• Data provided:

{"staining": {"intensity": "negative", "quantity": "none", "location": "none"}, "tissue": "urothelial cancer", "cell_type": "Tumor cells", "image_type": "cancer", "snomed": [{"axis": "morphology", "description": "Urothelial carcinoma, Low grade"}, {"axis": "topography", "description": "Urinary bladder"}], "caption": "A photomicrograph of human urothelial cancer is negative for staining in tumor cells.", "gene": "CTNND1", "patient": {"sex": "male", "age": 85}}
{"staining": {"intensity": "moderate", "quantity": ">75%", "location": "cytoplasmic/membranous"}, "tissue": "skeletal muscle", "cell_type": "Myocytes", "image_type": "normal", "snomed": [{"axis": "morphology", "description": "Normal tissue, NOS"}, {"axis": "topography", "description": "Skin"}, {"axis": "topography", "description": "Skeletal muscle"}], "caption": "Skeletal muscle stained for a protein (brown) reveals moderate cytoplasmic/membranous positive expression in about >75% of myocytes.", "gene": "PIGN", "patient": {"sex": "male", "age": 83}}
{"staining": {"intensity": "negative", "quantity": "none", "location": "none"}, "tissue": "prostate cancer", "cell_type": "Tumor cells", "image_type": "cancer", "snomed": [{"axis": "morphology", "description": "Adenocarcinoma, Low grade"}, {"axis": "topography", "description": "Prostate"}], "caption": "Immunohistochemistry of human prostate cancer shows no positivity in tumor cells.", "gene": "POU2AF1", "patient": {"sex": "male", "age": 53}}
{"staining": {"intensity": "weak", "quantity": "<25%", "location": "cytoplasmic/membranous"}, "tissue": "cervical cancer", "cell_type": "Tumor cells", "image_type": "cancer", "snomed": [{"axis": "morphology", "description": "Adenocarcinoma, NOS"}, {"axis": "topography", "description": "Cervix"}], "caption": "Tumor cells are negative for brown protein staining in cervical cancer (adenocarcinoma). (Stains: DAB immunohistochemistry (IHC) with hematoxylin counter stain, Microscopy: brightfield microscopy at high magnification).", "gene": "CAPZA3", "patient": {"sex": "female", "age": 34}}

• Instructions for the task: What you should produce is an exact restatement of all the material.

• Answer space:
{"staining": {"intensity": "negative", "quantity": "none", "location": "none"}, "tissue": "urothelial cancer", "cell_type": "Tumor cells", "image_type": "cancer", "snomed": [{"axis": "morphology", "description": "Urothelial carcinoma, Low grade"}, {"axis": "topography", "description": "Urinary bladder"}], "caption": "A photomicrograph of human urothelial cancer is negative for staining in tumor cells.", "gene": "CTNND1", "patient": {"sex": "male", "age": 85}}
{"staining": {"intensity": "moderate", "quantity": ">75%", "location": "cytoplasmic/membranous"}, "tissue": "skeletal muscle", "cell_type": "Myocytes", "image_type": "normal", "snomed": [{"axis": "morphology", "description": "Normal tissue, NOS"}, {"axis": "topography", "description": "Skin"}, {"axis": "topography", "description": "Skeletal muscle"}], "caption": "Skeletal muscle stained for a protein (brown) reveals moderate cytoplasmic/membranous positive expression in about >75% of myocytes.", "gene": "PIGN", "patient": {"sex": "male", "age": 83}}
{"staining": {"intensity": "negative", "quantity": "none", "location": "none"}, "tissue": "prostate cancer", "cell_type": "Tumor cells", "image_type": "cancer", "snomed": [{"axis": "morphology", "description": "Adenocarcinoma, Low grade"}, {"axis": "topography", "description": "Prostate"}], "caption": "Immunohistochemistry of human prostate cancer shows no positivity in tumor cells.", "gene": "POU2AF1", "patient": {"sex": "male", "age": 53}}
{"staining": {"intensity": "weak", "quantity": "<25%", "location": "cytoplasmic/membranous"}, "tissue": "cervical cancer", "cell_type": "Tumor cells", "image_type": "cancer", "snomed": [{"axis": "morphology", "description": "Adenocarcinoma, NOS"}, {"axis": "topography", "description": "Cervix"}], "caption": "Tumor cells are negative for brown protein staining in cervical cancer (adenocarcinoma). (Stains: DAB immunohistochemistry (IHC) with hematoxylin counter stain, Microscopy: brightfield microscopy at high magnification).", "gene": "CAPZA3", "patient": {"sex": "female", "age": 34}}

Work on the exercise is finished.